# [Task prompt]
For this exercise, restate the records word for word.

# [Records shown]
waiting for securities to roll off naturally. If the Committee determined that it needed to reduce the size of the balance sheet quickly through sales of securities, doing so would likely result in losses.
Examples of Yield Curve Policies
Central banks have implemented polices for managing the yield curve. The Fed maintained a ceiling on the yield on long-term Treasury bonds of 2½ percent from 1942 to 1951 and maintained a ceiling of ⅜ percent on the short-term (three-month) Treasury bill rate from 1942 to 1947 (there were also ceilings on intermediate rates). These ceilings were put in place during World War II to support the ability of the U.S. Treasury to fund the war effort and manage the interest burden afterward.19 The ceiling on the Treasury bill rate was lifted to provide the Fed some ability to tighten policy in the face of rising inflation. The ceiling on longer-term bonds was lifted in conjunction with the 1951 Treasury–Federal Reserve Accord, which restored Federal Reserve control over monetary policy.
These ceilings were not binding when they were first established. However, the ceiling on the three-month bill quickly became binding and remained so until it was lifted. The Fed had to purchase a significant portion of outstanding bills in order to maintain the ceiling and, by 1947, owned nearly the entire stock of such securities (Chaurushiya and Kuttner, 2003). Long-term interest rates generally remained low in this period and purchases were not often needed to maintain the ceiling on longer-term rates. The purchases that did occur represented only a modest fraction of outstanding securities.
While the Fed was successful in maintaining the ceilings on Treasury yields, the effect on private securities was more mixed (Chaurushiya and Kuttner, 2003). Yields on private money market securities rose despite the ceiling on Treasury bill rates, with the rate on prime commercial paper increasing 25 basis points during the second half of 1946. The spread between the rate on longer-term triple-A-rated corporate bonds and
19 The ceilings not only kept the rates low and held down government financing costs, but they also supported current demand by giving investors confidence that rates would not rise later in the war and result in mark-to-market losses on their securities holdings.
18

# [Response]
waiting for securities to roll off naturally. If the Committee determined that it needed to reduce the size of the balance sheet quickly through sales of securities, doing so would likely result in losses.
Examples of Yield Curve Policies
Central banks have implemented polices for managing the yield curve. The Fed maintained a ceiling on the yield on long-term Treasury bonds of 2½ percent from 1942 to 1951 and maintained a ceiling of ⅜ percent on the short-term (three-month) Treasury bill rate from 1942 to 1947 (there were also ceilings on intermediate rates). These ceilings were put in place during World War II to support the ability of the U.S. Treasury to fund the war effort and manage the interest burden afterward.19 The ceiling on the Treasury bill rate was lifted to provide the Fed some ability to tighten policy in the face of rising inflation. The ceiling on longer-term bonds was lifted in conjunction with the 1951 Treasury–Federal Reserve Accord, which restored Federal Reserve control over monetary policy.
These ceilings were not binding when they were first established. However, the ceiling on the three-month bill quickly became binding and remained so until it was lifted. The Fed had to purchase a significant portion of outstanding bills in order to maintain the ceiling and, by 1947, owned nearly the entire stock of such securities (Chaurushiya and Kuttner, 2003). Long-term interest rates generally remained low in this period and purchases were not often needed to maintain the ceiling on longer-term rates. The purchases that did occur represented only a modest fraction of outstanding securities.
While the Fed was successful in maintaining the ceilings on Treasury yields, the effect on private securities was more mixed (Chaurushiya and Kuttner, 2003). Yields on private money market securities rose despite the ceiling on Treasury bill rates, with the rate on prime commercial paper increasing 25 basis points during the second half of 1946. The spread between the rate on longer-term triple-A-rated corporate bonds and
19 The ceilings not only kept the rates low and held down government financing costs, but they also supported current demand by giving investors confidence that rates would not rise later in the war and result in mark-to-market losses on their securities holdings.
18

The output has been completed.